Alito blasts late-night ruling on deportation flights as 'legally questionable'
Supreme Court Justice Samuel Alito faulted his colleagues for temporarily halting deportation flights under the Alien Enemies Act “literally in the middle of the night.”
Alito’s dissent, also sent out at nearly midnight Saturday, came after the court agreed in the early hours of the morning to block for now any additional flights that would transport migrants to a Salvadoran prison.
"The Court issued unprecedented and legally questionable relief without giving the lower courts a chance to rule, without hearing from the opposing party, within eight hours of receiving the application, with dubious factual support for its order, and without providing any explanation for its order,” he wrote.
“I refused to join the Court's order because we had no good reason to think that, under the circumstances, issuing an order at midnight was necessary or appropriate.”
The court took the unusual step of issuing its ruling without waiting for Alito to share his dissent – another detail demonstrating the swiftness of the court's actions after it was asked to intervene.
While the American Civil Liberties Union (ACLU) had challenged the suspected removals in lower courts, it quickly launched appeals seeking emergency relief.
“The Government is directed not to remove any member of the putative class of detainees from the United States until further order of this Court,” the Supreme Court’s order reads.
The class extends to any migrant detained in the Northern District of Texas who is being removed under the 18th century Alien Enemies Act.
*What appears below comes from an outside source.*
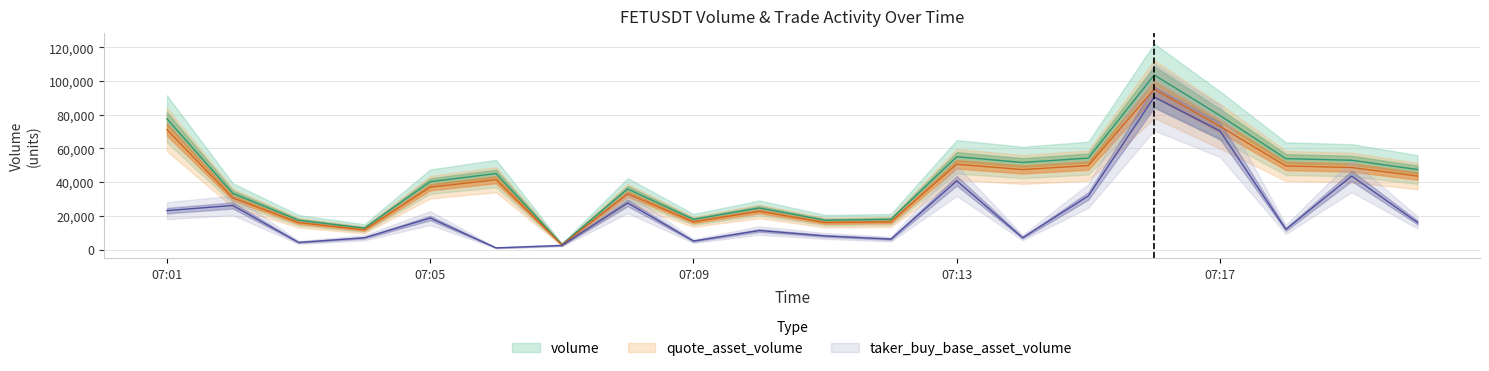

Reading left to right, list all the values displayed in this chart.

volume: 77592.0	33360.0	17371.0	12733.0	40285.0	45132.0	3005.0	35937.0	17885.0	24675.0	17391.0	17900.0	55077.0	51699.0	54295.0	103647.0	79564.0	53971.0	53008.0	47496.0
quote_asset_volume: 71202.2	30621.0	15948.7	11692.4	37001.4	41454.2	2759.8	33017.3	16429.9	22675.8	15977.7	16444.2	50627.3	47505.3	49867.4	95254.9	73169.4	49623.1	48709.7	43633.1
taker_buy_base_asset_volume: 23101.0	26165.0	4219.0	6974.0	18710.0	979.0	2429.0	27670.0	5022.0	11298.0	8087.0	6190.0	40789.0	7019.0	31866.0	90571.0	70425.0	11985.0	43640.0	16092.0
It does not apply elsewhere, though judges overseeing separate cases have temporarily blocked deportations for those detained in the Southern District of New York, the District of Colorado and the Southern District of Texas.
The 1798 law enables migrants to be summarily deported amid a declared war or an “invasion” by a foreign nation. The law has been leveraged just three previous times, all during wars, but Trump contends he can use it because the Venezuelan gang Tren de Aragua is effectively invading the U.S.
The Trump administration first began using the law last month when it deported more than 100 Venezuelan men to a Salvadoran mega prison. Also on those flights were Salvadoran nationals the government has said are members of the MS-13 gang.
But the removal of Kilmar Abrego Garcia, a Salvadoran national and Maryland resident who an immigration court in 2019 ordered protected from deportation to his home country, shows the stakes of such removals.
The Justice Department has said Abrego Garcia was removed due to an “administrative error,” but it has since argued it has no power to secure the return of him or any of the other men once they were released into the custody of another government.
The Trump administration on Saturday asked for clarification from the high court, asking it to refine its order to allow Alien Enemies Act deportations for any migrant who has not challenged their removal. It also asked the court to clarify whether they may remove migrants to El Salvador under immigration authorities.